The US, once a global leader in chip design and manufacturing, is now almost entirely dependent on Indo-Pacific countries, particularly on Taiwan’s TSMC, which currently produces about 90 percent of the world’s most advanced semiconductors. Meanwhile, US manufacturing capacity has dropped to around 8 percent of global microchip production and 0 percent in the most advanced chip segment. The disruption of global supply chains during the COVID-19 pandemic and increasing Chinese assertiveness has made the critical vulnerability of the US apparent. Such a dependence on countries in a geopolitical hotspot is obviously dangerous. According to some estimates, a crisis in the Taiwan Strait could have economic consequences up to a thousand times worse than Russia’s war in Ukraine. Under the Chips and Science Act, nearly US$53 billion from the federal budget was to be invested in semiconductor manufacturing capacities within the US, covering R&D and skilled labor, to ensure the Washington’s strategic self-sufficiency from software design to the final production of semiconductors.
After two years, some results are already tangible.
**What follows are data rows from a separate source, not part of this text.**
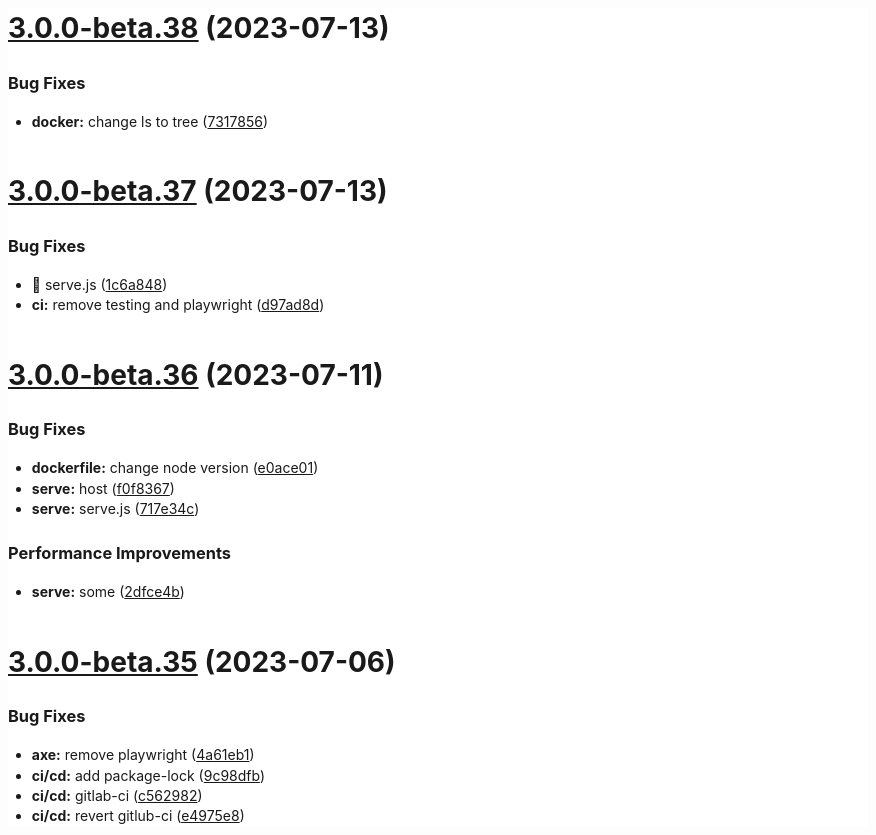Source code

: # [3.0.0-beta.38](https://gitlab.sovcombank.group/web/ecom/ui/compare/v3.0.0-beta.37...v3.0.0-beta.38) (2023-07-13)


### Bug Fixes

* **docker:** change ls to tree ([7317856](https://gitlab.sovcombank.group/web/ecom/ui/commit/73178565b071844316f4b1cd0f42a2237d967467))

# [3.0.0-beta.37](https://gitlab.sovcombank.group/web/ecom/ui/compare/v3.0.0-beta.36...v3.0.0-beta.37) (2023-07-13)


### Bug Fixes

* 🐛 serve.js ([1c6a848](https://gitlab.sovcombank.group/web/ecom/ui/commit/1c6a84856d5b15ec7c425a5c69d74e1e3675728a))
* **ci:** remove testing and playwright ([d97ad8d](https://gitlab.sovcombank.group/web/ecom/ui/commit/d97ad8db066235d80ccc3e309fa6ba6f96766af2))

# [3.0.0-beta.36](https://gitlab.sovcombank.group/web/ecom/ui/compare/v3.0.0-beta.35...v3.0.0-beta.36) (2023-07-11)


### Bug Fixes

* **dockerfile:** change node version ([e0ace01](https://gitlab.sovcombank.group/web/ecom/ui/commit/e0ace012417344119544e72bac91626602bf8caa))
* **serve:** host ([f0f8367](https://gitlab.sovcombank.group/web/ecom/ui/commit/f0f8367f22da3718be83cae4eefdca48019ddd3f))
* **serve:** serve.js ([717e34c](https://gitlab.sovcombank.group/web/ecom/ui/commit/717e34cc4fbbe68aed286992a7d658e4adea6784))


### Performance Improvements

* **serve:** some ([2dfce4b](https://gitlab.sovcombank.group/web/ecom/ui/commit/2dfce4bfc6cfb3f4c0d57b651204c66ffb967c8b))

# [3.0.0-beta.35](https://gitlab.sovcombank.group/web/ecom/ui/compare/v3.0.0-beta.34...v3.0.0-beta.35) (2023-07-06)


### Bug Fixes

* **axe:** remove playwright ([4a61eb1](https://gitlab.sovcombank.group/web/ecom/ui/commit/4a61eb135355b2301571cac99e205e716fd1cd1d))
* **ci/cd:** add package-lock ([9c98dfb](https://gitlab.sovcombank.group/web/ecom/ui/commit/9c98dfbd971ab28cb5a7c086c337decf85fe7c25))
* **ci/cd:** gitlab-ci ([c562982](https://gitlab.sovcombank.group/web/ecom/ui/commit/c562982a316e564169838fb9cf33bf158fb00564))
* **ci/cd:** revert gitlub-ci ([e4975e8](https://gitlab.sovcombank.group/web/ecom/ui/commit/e4975e8ca2694ad65a84090984eb7d488bda94ba))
Through preliminary agreements, the US Department of Commerce has already allocated over US$30 billion of the US$39 billion earmarked for building new state-of-the-art factories. Industrial construction spending in the electronics sector has quadrupled since 2022, bringing total agreed investments by dozens of companies in electronics and semiconductor manufacturing across the United States to nearly US$400 billion over three years. Contracts signed by the department with companies such as Samsung, Intel, and TSMC are set to establish three separate clusters for advanced microchip production in Arizona, Texas, and Ohio, creating tens of thousands of jobs in various sectors from logistics to manufacturing. A fourth cluster is planned in New York State based on agreements with Micron.
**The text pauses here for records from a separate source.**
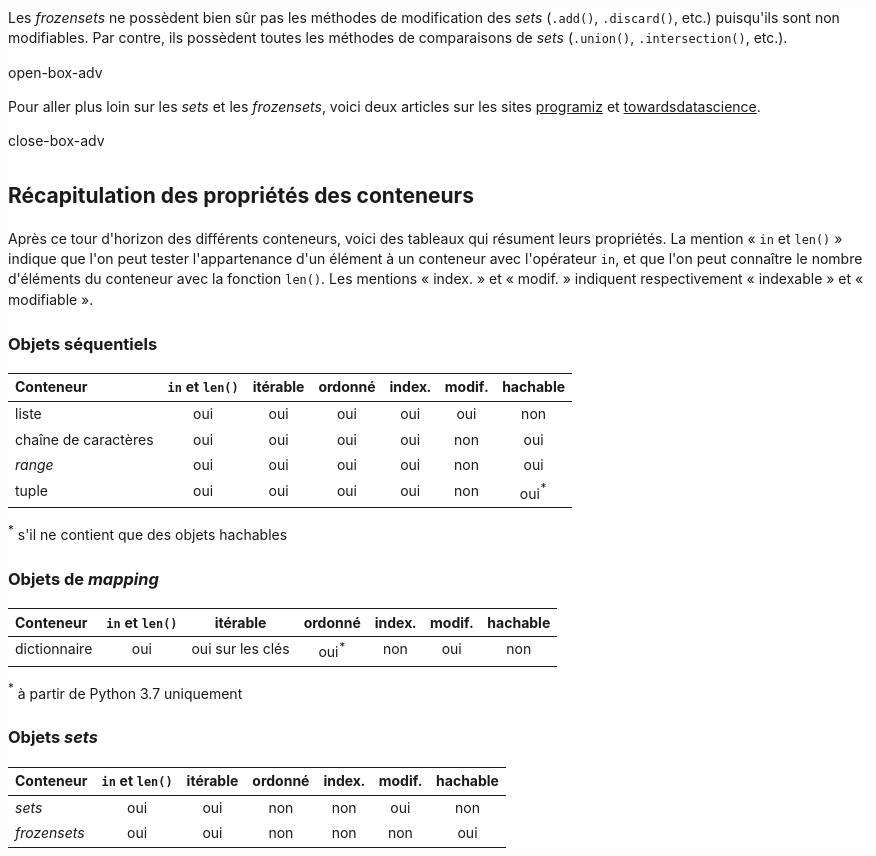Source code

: Les *frozensets* ne possèdent bien sûr pas les méthodes de modification des *sets* (`.add()`, `.discard()`, etc.) puisqu'ils sont non modifiables. Par contre, ils possèdent toutes les méthodes de comparaisons de *sets* (`.union()`, `.intersection()`, etc.).

open-box-adv

Pour aller plus loin sur les *sets* et les *frozensets*, voici deux articles sur les sites [programiz](https://www.programiz.com/python-programming/set) et [towardsdatascience](https://towardsdatascience.com/python-sets-and-set-theory-2ace093d1607).

close-box-adv


## Récapitulation des propriétés des conteneurs

Après ce tour d'horizon des différents conteneurs, voici des tableaux qui résument leurs propriétés. La mention « `in` et `len()` » indique que l'on peut tester l'appartenance d'un élément à un conteneur avec l'opérateur `in`, et que l'on peut connaître le nombre d'éléments du conteneur avec la fonction `len()`. Les mentions « index. » et « modif. » indiquent respectivement « indexable » et « modifiable ».


### Objets séquentiels

| Conteneur             | `in` et `len()` | itérable | ordonné | index. | modif. | hachable |
|:----------------------|:---------------:|:--------:|:-------:|:------:|:------:|:--------:|
| liste                 | oui             | oui      | oui     | oui    | oui    | non      |
| chaîne de caractères  | oui             | oui      | oui     | oui    | non    | oui      |
| *range*               | oui             | oui      | oui     | oui    | non    | oui      |
| tuple                 | oui             | oui      | oui     | oui    | non    | oui$^*$  |


$^*$ s'il ne contient que des objets hachables


### Objets de *mapping*

| Conteneur             | `in` et `len()` | itérable         | ordonné  | index. | modif. | hachable |
|:----------------------|:---------------:|:----------------:|:--------:|:------:|:------:|:--------:|
| dictionnaire          | oui             | oui sur les clés | oui$^*$  | non    | oui    | non      |

$^*$ à partir de Python 3.7 uniquement


### Objets *sets*

| Conteneur             | `in` et `len()` | itérable | ordonné | index. | modif. | hachable |
|:----------------------|:---------------:|:--------:|:-------:|:------:|:------:|:--------:|
| *sets*                | oui             | oui      | non     | non    | oui    | non      |
| *frozensets*          | oui             | oui      | non     | non    | non    | oui      |

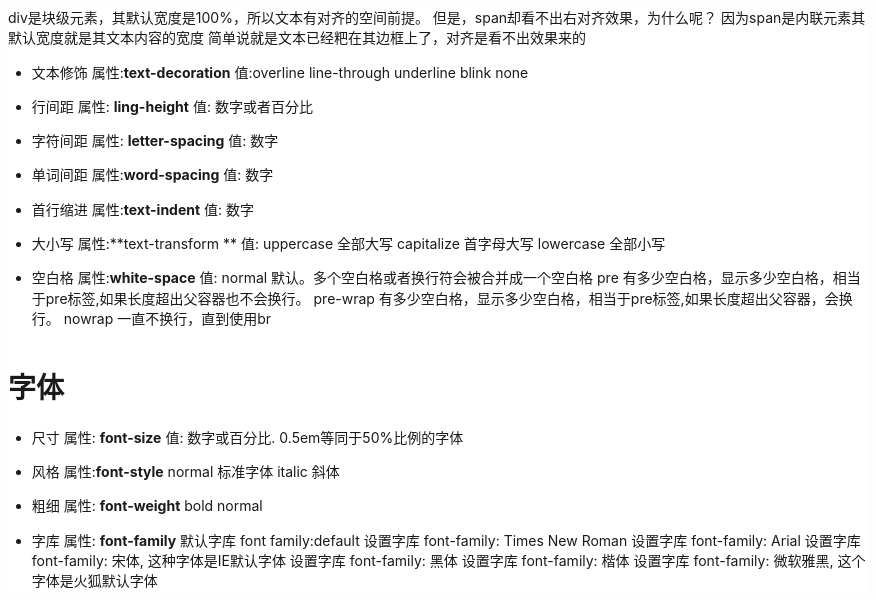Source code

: div是块级元素，其默认宽度是100%，所以文本有对齐的空间前提。
但是，span却看不出右对齐效果，为什么呢？
因为span是内联元素其默认宽度就是其文本内容的宽度
简单说就是文本已经粑在其边框上了，对齐是看不出效果来的

- 文本修饰
属性:**text-decoration**
值:overline line-through underline blink none

- 行间距
属性: **ling-height**
值: 数字或者百分比

- 字符间距
属性: **letter-spacing**
值: 数字

- 单词间距
属性:**word-spacing**
值: 数字

- 首行缩进
属性:**text-indent**
值: 数字

- 大小写
属性:**text-transform **
值: uppercase 全部大写 
capitalize 首字母大写 
lowercase 全部小写 

- 空白格
属性:**white-space**
值: normal 默认。多个空白格或者换行符会被合并成一个空白格
pre 有多少空白格，显示多少空白格，相当于pre标签,如果长度超出父容器也不会换行。
pre-wrap 有多少空白格，显示多少空白格，相当于pre标签,如果长度超出父容器，会换行。
nowrap 一直不换行，直到使用br

# 字体
- 尺寸
属性: **font-size**
值: 数字或百分比. 0.5em等同于50%比例的字体

- 风格
属性:**font-style**
normal 标准字体 
italic 斜体

- 粗细
属性: **font-weight**
bold normal

- 字库
属性: **font-family**
默认字库 font family:default
设置字库 font-family: Times New Roman
设置字库 font-family: Arial
设置字库 font-family: 宋体, 这种字体是IE默认字体
设置字库 font-family: 黑体
设置字库 font-family: 楷体
设置字库 font-family: 微软雅黑, 这个字体是火狐默认字体
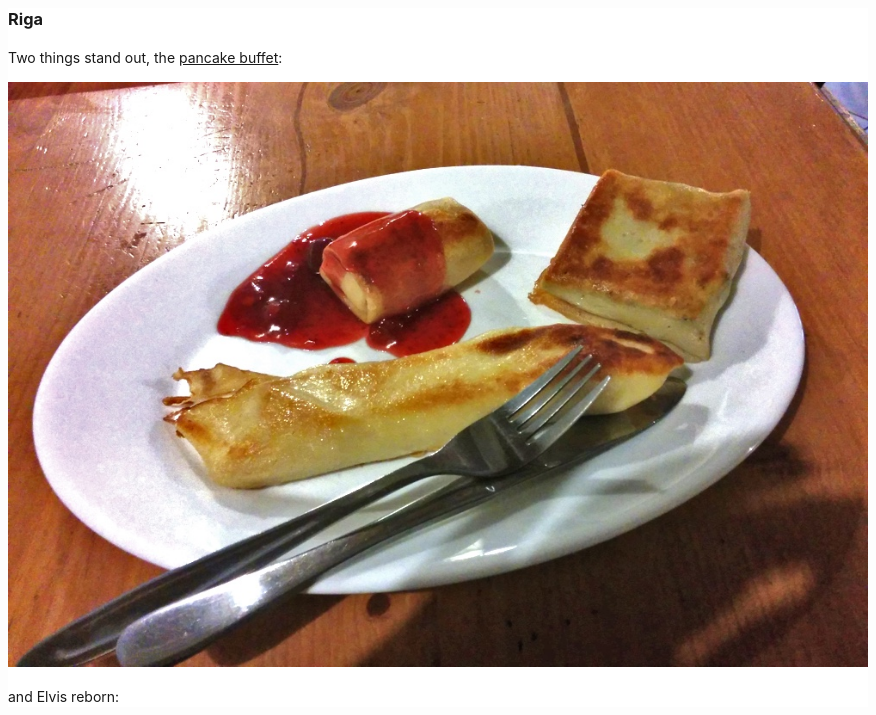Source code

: ### Riga

Two things stand out, the [pancake buffet](https://www.tripadvisor.co.uk/ShowUserReviews-g274967-d1869541-r80012720-Sefpavars_Vilhelms-Riga_Riga_Region.html):

![Pancake BuffetRiga](/assets/images/2015-in-review/travel/riga-pancakes.jpg)

and Elvis reborn:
In terms of R&D, billions of dollars will be invested to maintain the strategic technological lead of the US over the rest of the world — a lead it has held since the Cold War. Additional funding will flow into the production and development of components for military and defense purposes, to ensure the secure supply chains necessary for manufacturing. In this context, for example, a US$35 million grant was approved for the British contractor BAE to produce advanced chips for F-15 and F-35 aircrafts.
Why does it matter?
The construction of such high-end factories is expected to secure the US roughly 28 percent of the world’s production capacity for the most advanced semiconductors by 2032. However, it’s a long-term effort. Production capacity has not yet significantly increased, and while the country is on track to become a semiconductor powerhouse again in the coming years, the timeline the law envisions could pose a significant problem. By 2027, the PRC is expected to be ready to invade Taiwan, according to Communist Party rhetoric. If a crisis in the Taiwan Strait or the South China Sea occurs before Western countries can ramp up production and diversify supply chains, the economic and political consequences could be severe, even for the Czech Republic.
However, the timeline is not the only obstacle the US might face along the way. There is also the need for a sufficient number of highly skilled workers essential for the complex and technologically advanced production ecosystem. Other challenges could include continued innovation, sustainability of production, and competitiveness of financing, as generous incentives for companies will likely be offered by other countries further from home.